Also, I'm giving it ten to one odds on them reading this.

Tuesday 22 September 2009

Going Full Circle

A few weeks into this semester, unsuspecting pupils will be hit by an avalanche of new wannabe teachers. I am one of those teachers, and a few weeks into the semester was yesterday. I suppose the most common thing to say would be to point out how it feels somewhat odd to be on the other side of things. Truth to be told, I remember only fragments of my days behind the small wooden desks. And being back there, walking the same halls I did more then 10 years ago, doesn't make me feel out of place at all.


As for the kids, they're mostly well behaved. Getting to teach classes in two very different schools, one of the best and one of the supposedly worst, the only real difference I can tell between the two classes is based purely on the age difference. And I consider myself a pretty decent judge of character.

Speaking of character, our two guidance teachers are night and day. One is fairly young, open for new ideas and seems to enjoy his job. The other one, not so much. Snide comments and jabs during the school introduction, the occasional unnecessary peck during class and an attitude which can easily translate into an aura of negativity. Specially computers tend to provoke this attitude. I see conflicts in my future.

**Study questions:**
[1] Translate this sentence from the student-teaching post into Spanish: "As for the kids, they're mostly well behaved."
[2] Please rewrite the stretch of the student-teaching post from "As for the kids, they're" through "in my future.", putting "students" in place of "kids".
[3] Write the next part of the student-teaching post, picking up after its final sentence.
The entries aren't needed for any of this work.

Short-answer chart tasks:
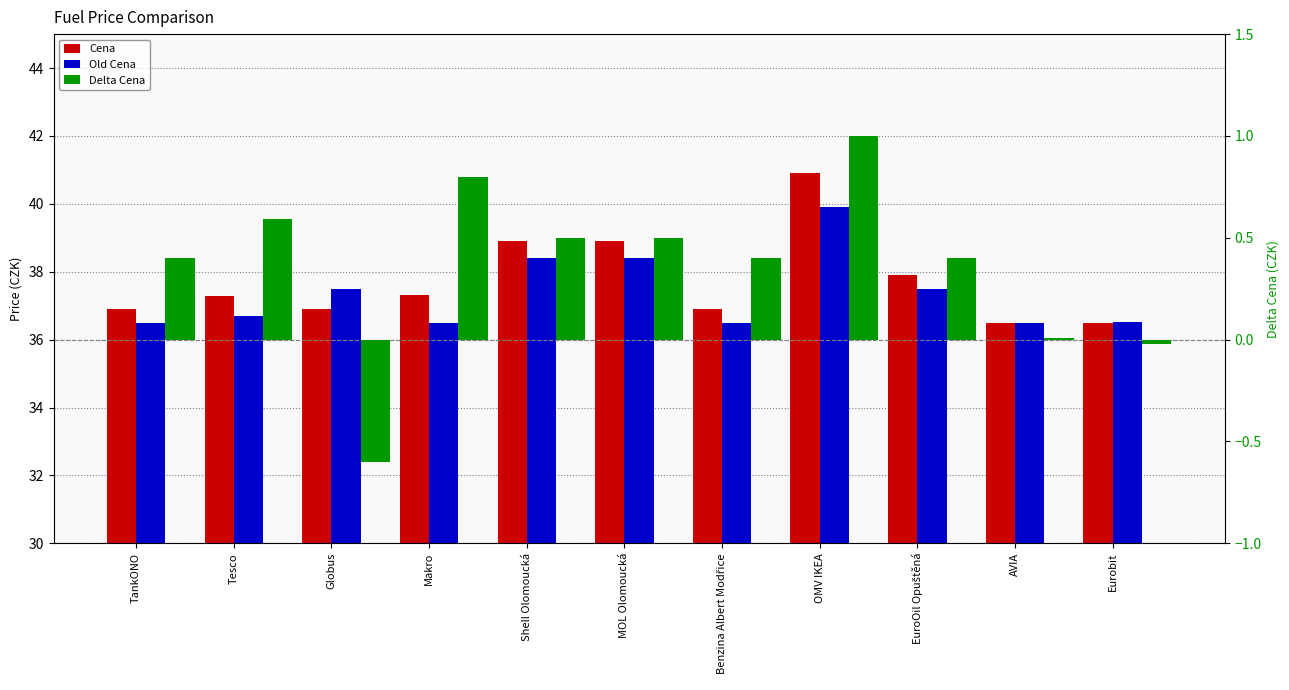

What is the spread (max minus min) of values at EuroOil Opuštěná?

37.5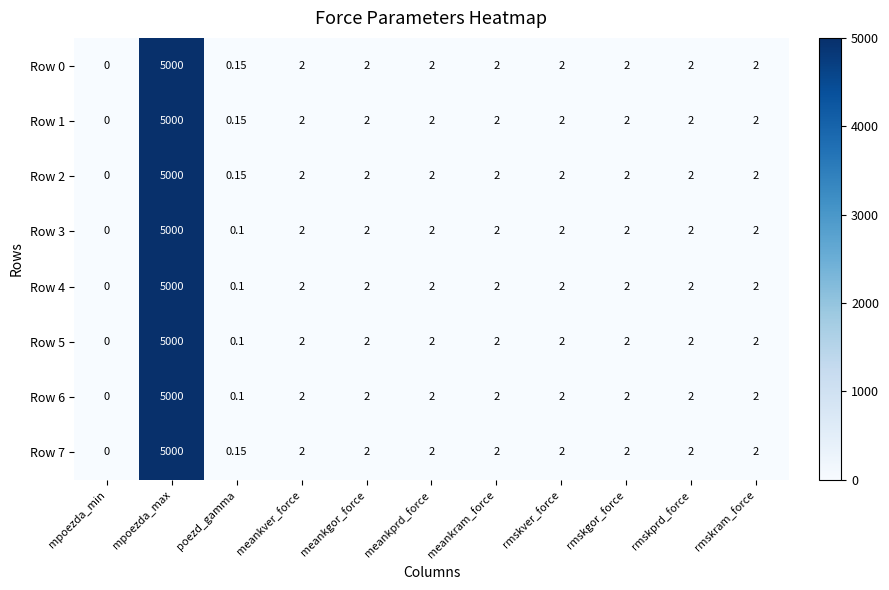

At which category is the sum across all series the highest?

mpoezda_max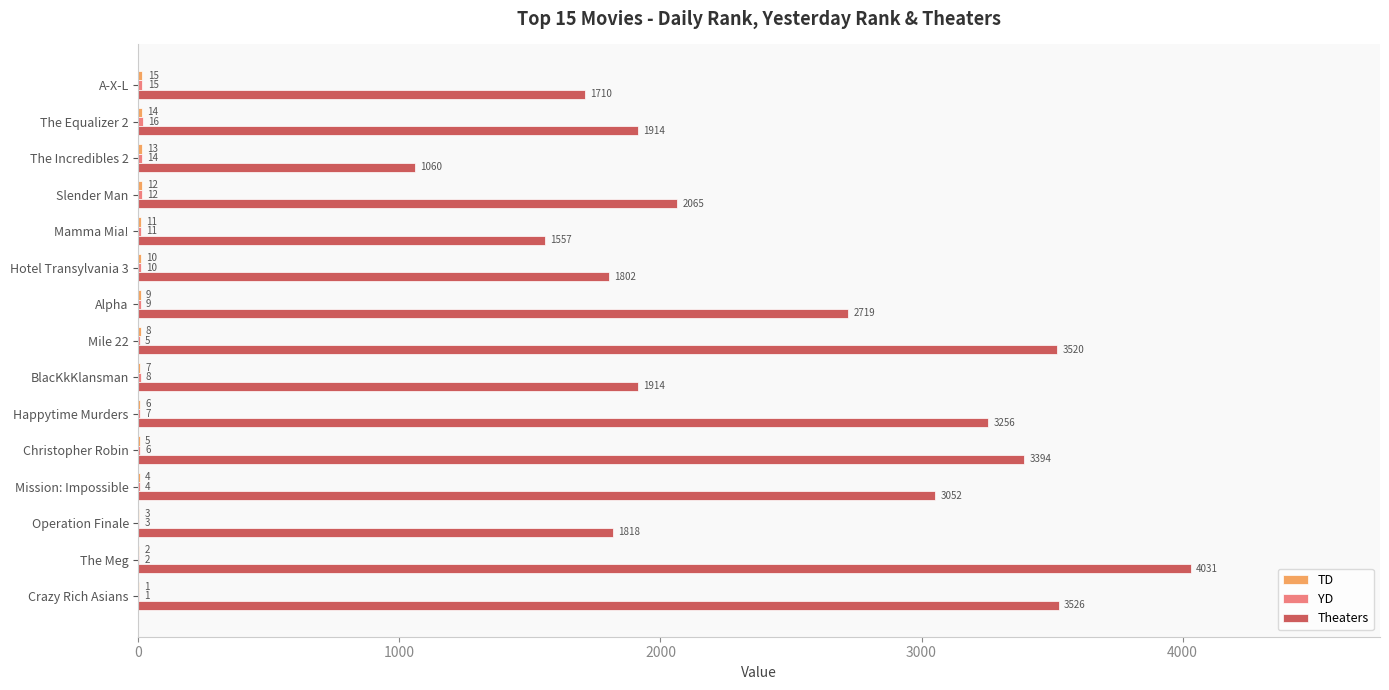

At which category is the sum across all series the highest?

The Meg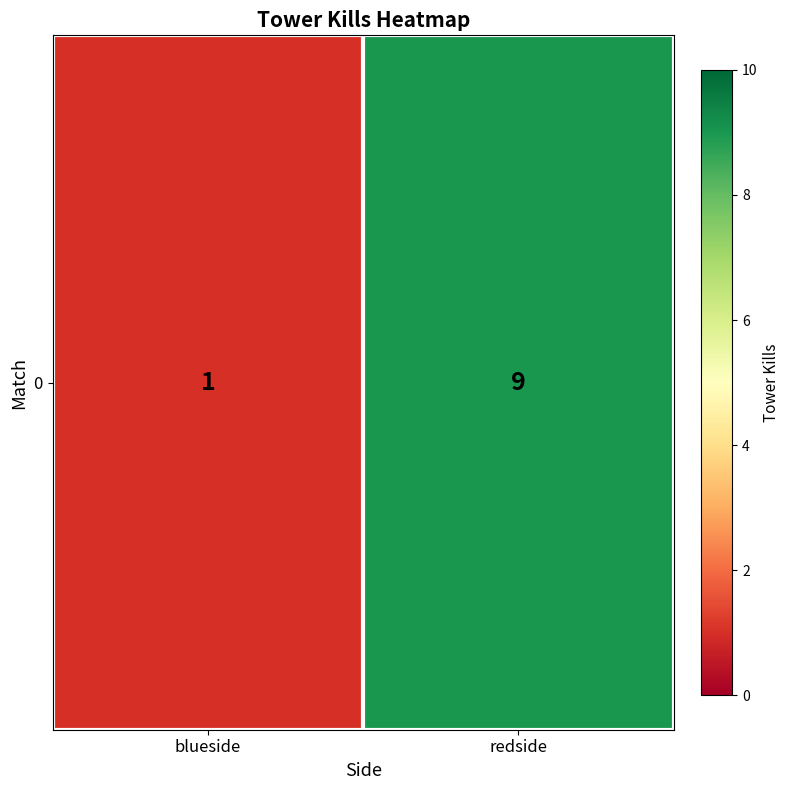

Rank the categories by value from highest to lowest.

redside, blueside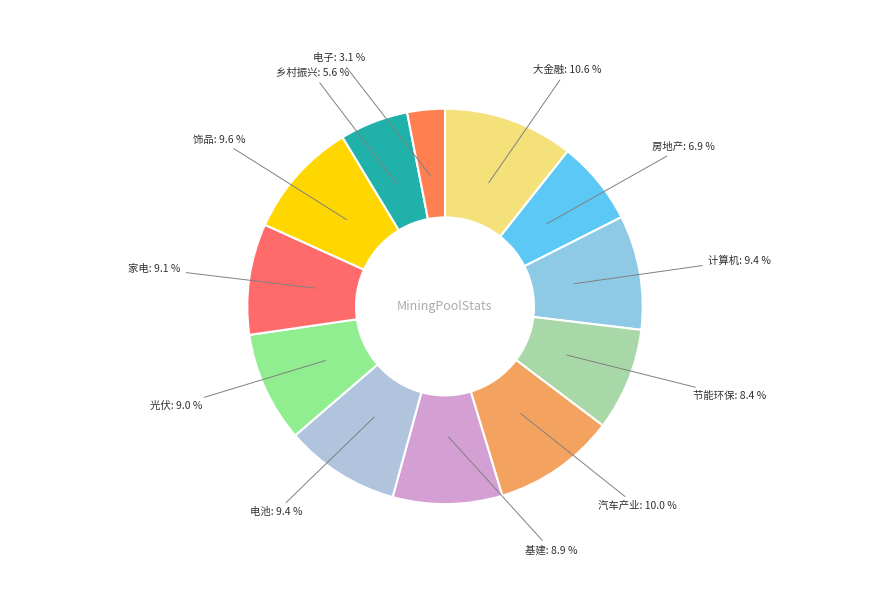

Count the number of slices in the pie.

12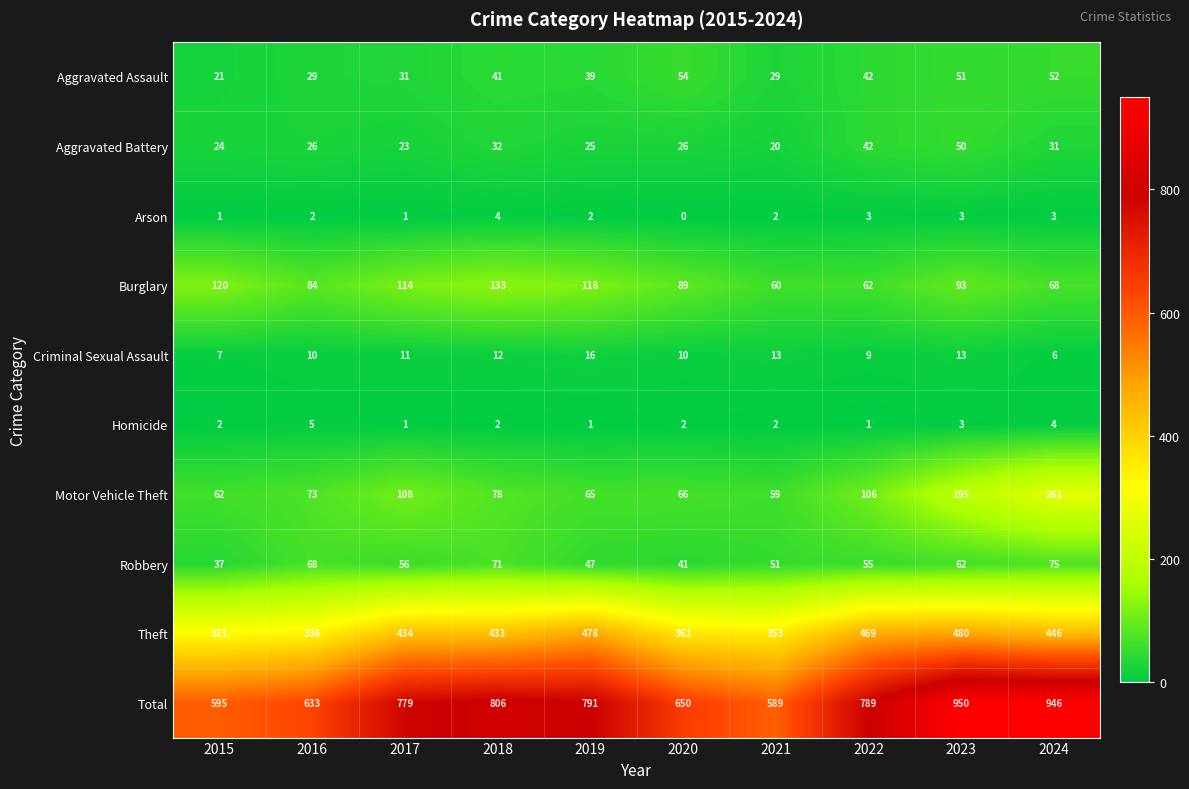

Rank the series by their maximum value, from lowest to highest.

Arson, Homicide, Criminal Sexual Assault, Aggravated Battery, Aggravated Assault, Robbery, Burglary, Motor Vehicle Theft, Theft, Total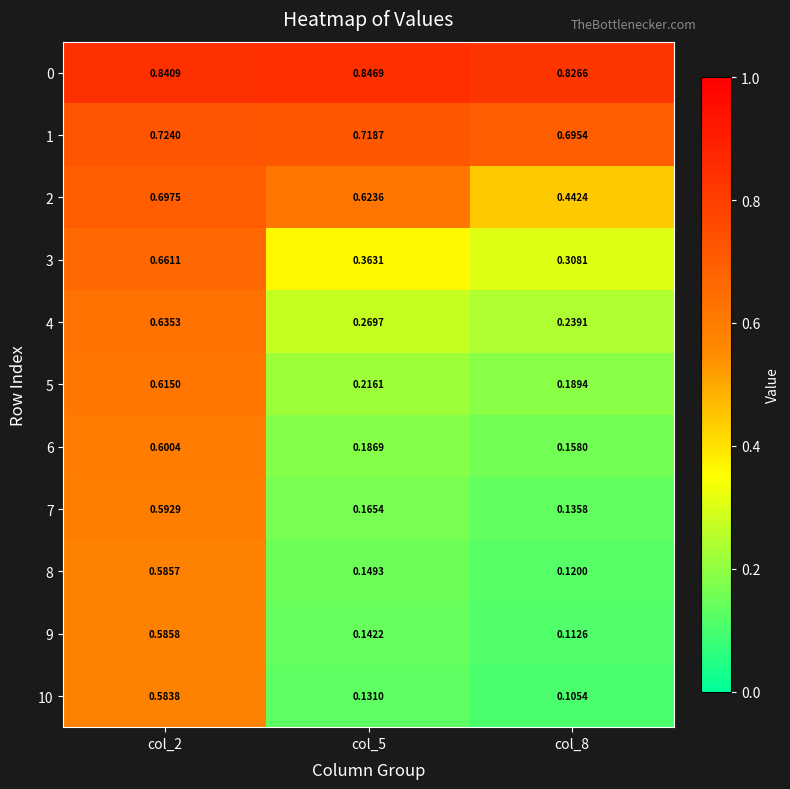

Is the value of 10 at col_5 greater than the value of 5 at col_8?

No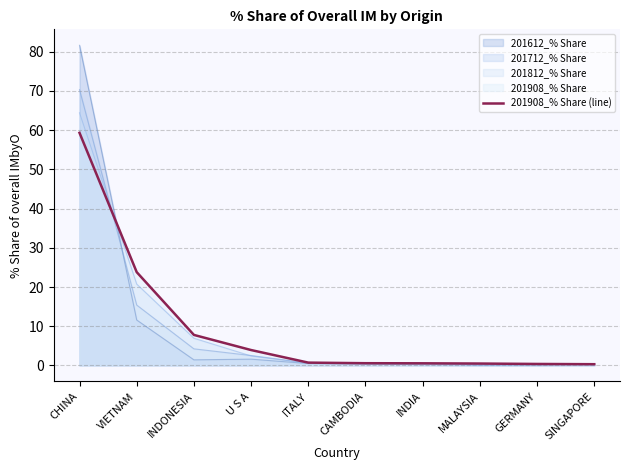

Between ITALY and INDONESIA, which is larger?

INDONESIA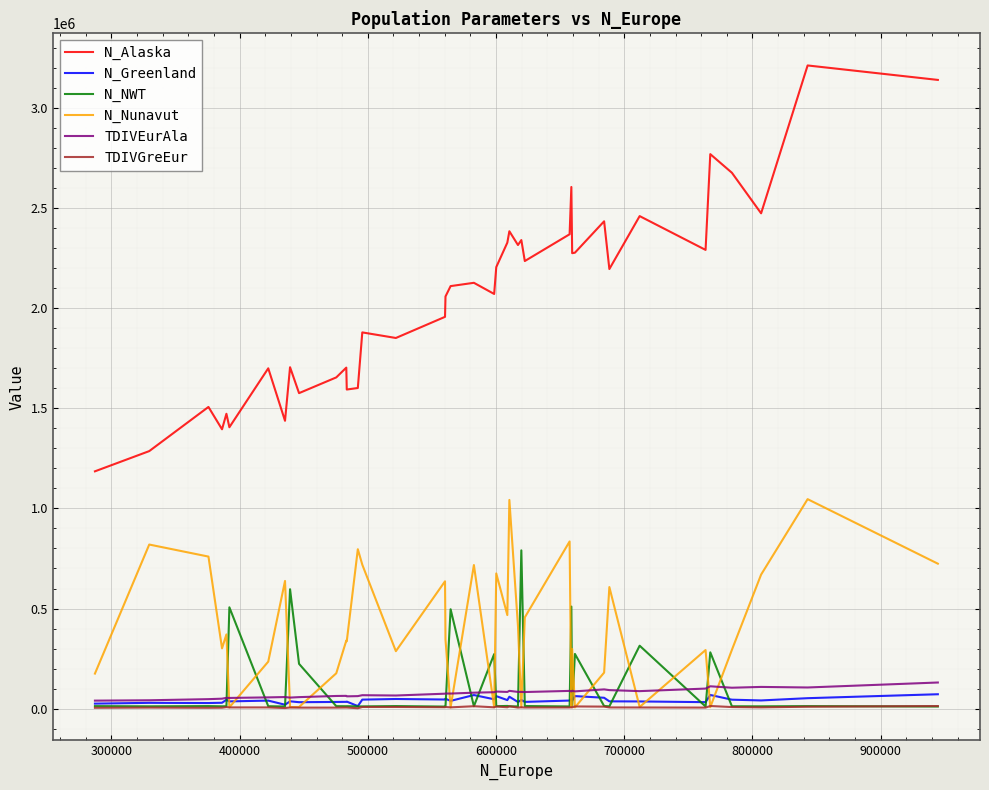

Which series has the largest range (max minus min)?

N_Alaska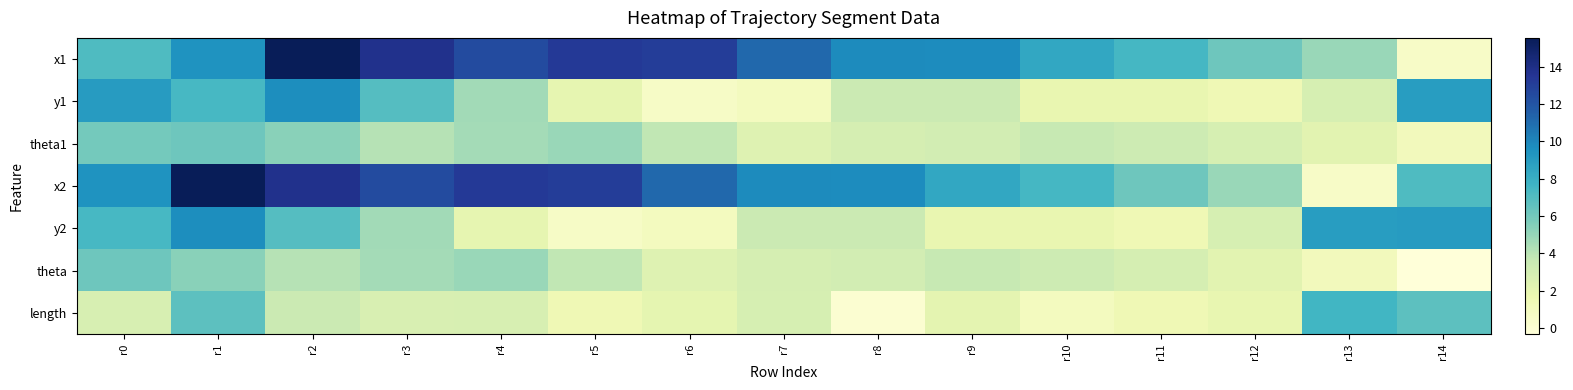

At which category is the sum across all series the highest?

r1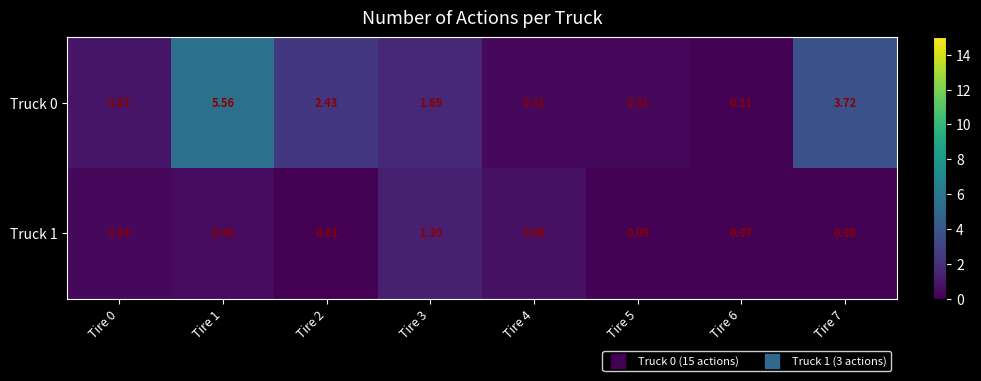

Is the value of Truck 0 at Tire 2 greater than the value of Truck 1 at Tire 0?

Yes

**Task-by-task results:**
[1] En cuanto a los niños, en su mayoría se portan bien.

[2]
As for the students, they're mostly well behaved. Getting to teach classes in two very different schools, one of the best and one of the supposedly worst, the only real difference I can tell between the two classes is based purely on the age difference. And I consider myself a pretty decent judge of character.

Speaking of character, our two guidance teachers are night and day. One is fairly young, open for new ideas and seems to enjoy his job. The other one, not so much. Snide comments and jabs during the school introduction, the occasional unnecessary peck during class and an attitude which can easily translate into an aura of negativity. Specially computers tend to provoke this attitude. I see conflicts in my future.

[3]
On the other hand, The handgun safety course is really picking up. We're divided into smaller groups now, which makes it easier to get to know people. Also, the instructors showed they in fact do know how to instill mechanical behavior in us as they had us fire off 25 rounds over 5 sessions against an unmarked target board. No checking results between sessions either. Good times, and I'm getting better already hitting pretty evenly even under poor lighting conditions and with a mediocre weapon. It's all about Zen and being able to shut of the world and trust your instincts.. something I think most people in the age of information overload should learn.


Coming from a stressful classroom, slipping into the serene meditative state of shooting is food for the soul. I think I'm getting more then I bargained for.

Sunday 20 September 2009

How to Become a Gun Tooting Teacher

The last few weeks has been quite a sprint, but now the lectures are over with and come Monday I'm getting a feel for the every-day life of a teacher. Heading off to two different schools I'll be observing in class the first week or so, then start teaching said classes myself the following weeks. I'll be teaching Social Science at middle school level, and psychology in High School. Looking to be an interesting few months.

In other news, I went to a handgun safety course yesterday with the aim of doing a little recreational shooting. There's an outdoor shooting range not far from here; I didn't even know how close it was until I headed up there yesterday. There's actually a more action oriented shooting range in a bunker underneath the park next to our apartment, but they only admit seasoned veterans who can bring their own gun. I'm not quite there yet, but it's good to have long term goals.

Ruger Mark II, our training weapon.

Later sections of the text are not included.